ASSIGNED TASK ▸ Within the records, find every line that includes the word "significant" and copy it.
[SUPPLIED DATA Boundary: Start]
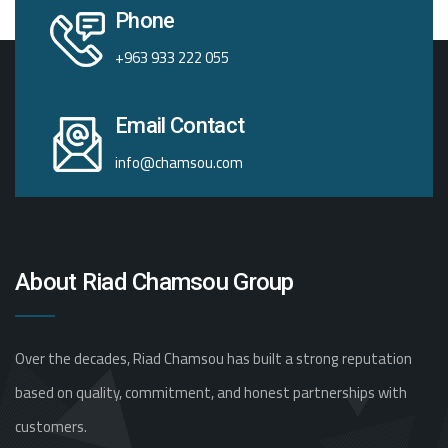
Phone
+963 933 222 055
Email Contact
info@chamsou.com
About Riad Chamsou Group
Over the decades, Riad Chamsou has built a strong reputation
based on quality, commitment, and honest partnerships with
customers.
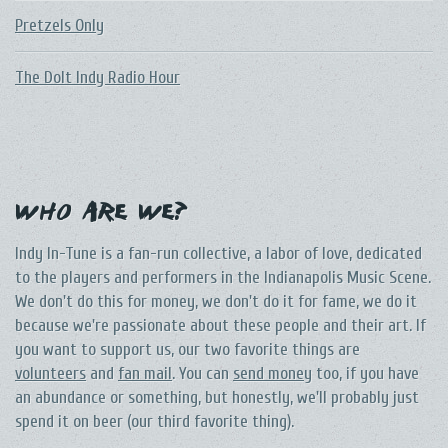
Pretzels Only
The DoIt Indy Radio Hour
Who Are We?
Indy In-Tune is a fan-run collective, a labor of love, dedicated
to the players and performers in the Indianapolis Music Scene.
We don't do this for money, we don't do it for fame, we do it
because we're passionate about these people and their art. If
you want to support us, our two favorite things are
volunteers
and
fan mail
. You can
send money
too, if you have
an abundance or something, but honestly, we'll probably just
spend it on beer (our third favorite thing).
[SUPPLIED DATA Boundary: End]
[SUPPLIED DATA Boundary: Start]
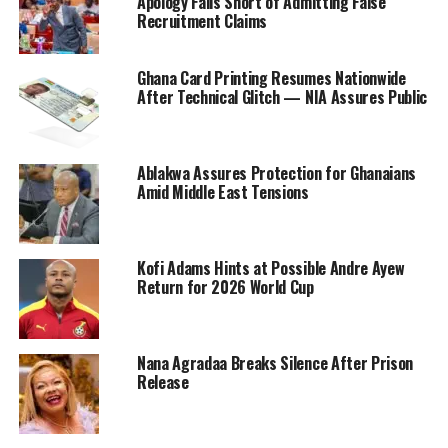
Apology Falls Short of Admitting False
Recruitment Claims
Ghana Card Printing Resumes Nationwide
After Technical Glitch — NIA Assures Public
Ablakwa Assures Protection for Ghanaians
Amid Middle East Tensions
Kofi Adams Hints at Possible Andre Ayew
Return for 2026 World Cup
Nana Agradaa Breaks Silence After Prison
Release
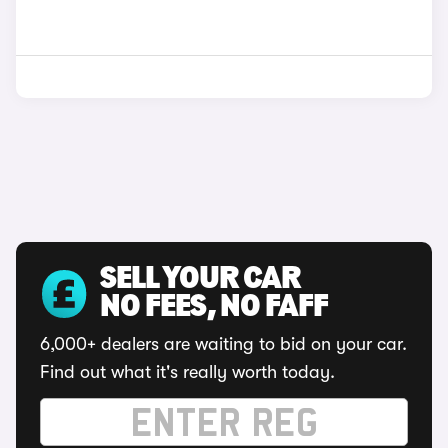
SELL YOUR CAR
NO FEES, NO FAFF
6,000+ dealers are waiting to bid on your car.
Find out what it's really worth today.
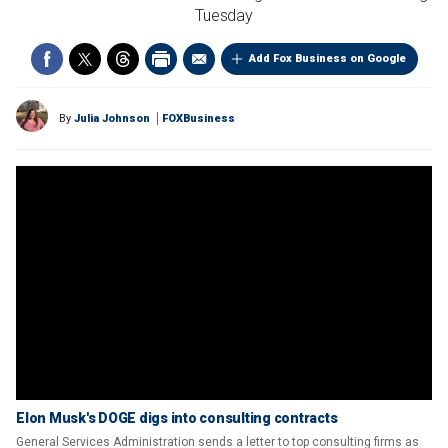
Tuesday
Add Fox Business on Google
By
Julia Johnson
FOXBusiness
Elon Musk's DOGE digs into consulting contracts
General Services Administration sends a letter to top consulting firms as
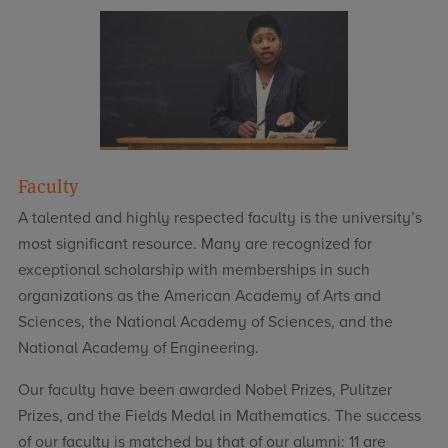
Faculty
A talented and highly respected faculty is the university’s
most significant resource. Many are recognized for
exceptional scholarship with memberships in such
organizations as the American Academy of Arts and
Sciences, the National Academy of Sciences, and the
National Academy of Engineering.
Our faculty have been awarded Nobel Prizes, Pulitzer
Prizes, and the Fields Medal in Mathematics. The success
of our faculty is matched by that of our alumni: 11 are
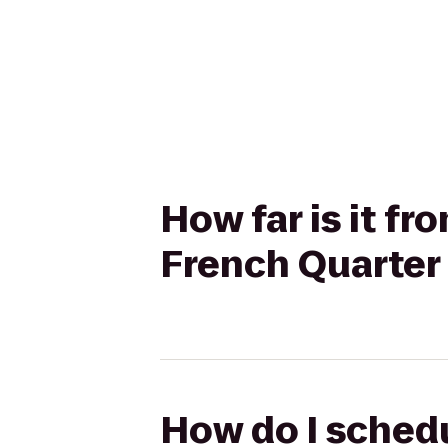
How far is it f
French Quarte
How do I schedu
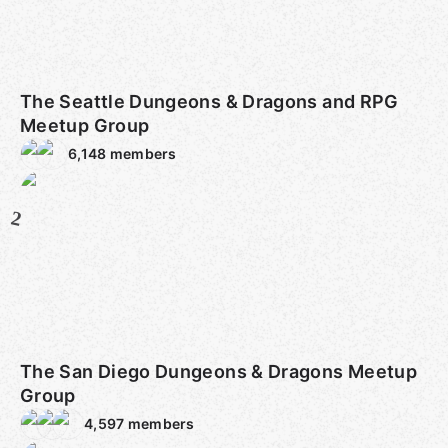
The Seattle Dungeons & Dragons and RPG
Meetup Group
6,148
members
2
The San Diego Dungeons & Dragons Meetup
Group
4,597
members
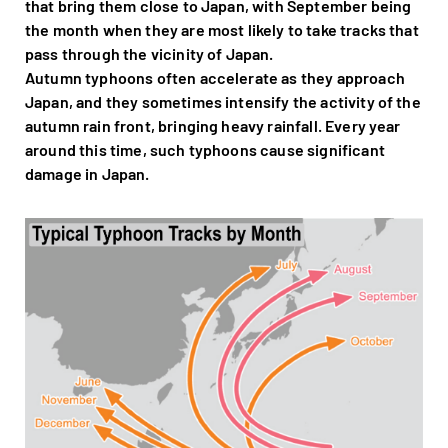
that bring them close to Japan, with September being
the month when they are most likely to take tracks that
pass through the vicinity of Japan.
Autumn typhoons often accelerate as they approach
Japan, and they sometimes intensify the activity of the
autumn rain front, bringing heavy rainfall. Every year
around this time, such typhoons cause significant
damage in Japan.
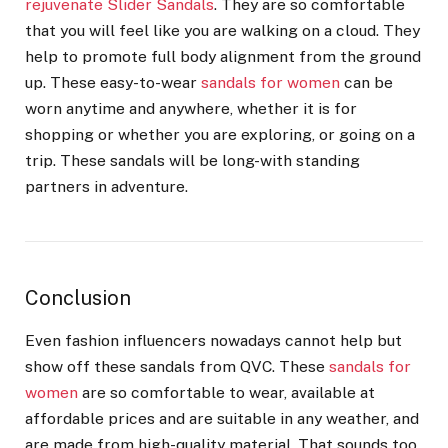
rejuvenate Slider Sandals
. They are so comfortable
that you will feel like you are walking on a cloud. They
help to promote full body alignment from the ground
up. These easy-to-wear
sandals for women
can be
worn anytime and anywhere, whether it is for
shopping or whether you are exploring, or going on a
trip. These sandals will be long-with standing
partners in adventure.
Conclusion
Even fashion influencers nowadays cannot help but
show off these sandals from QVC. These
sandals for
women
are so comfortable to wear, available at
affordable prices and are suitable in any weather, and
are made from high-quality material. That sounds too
[SUPPLIED DATA Boundary: End]
TASK ANSWER ▸
most significant resource. Many are recognized for
around this time, such typhoons cause significant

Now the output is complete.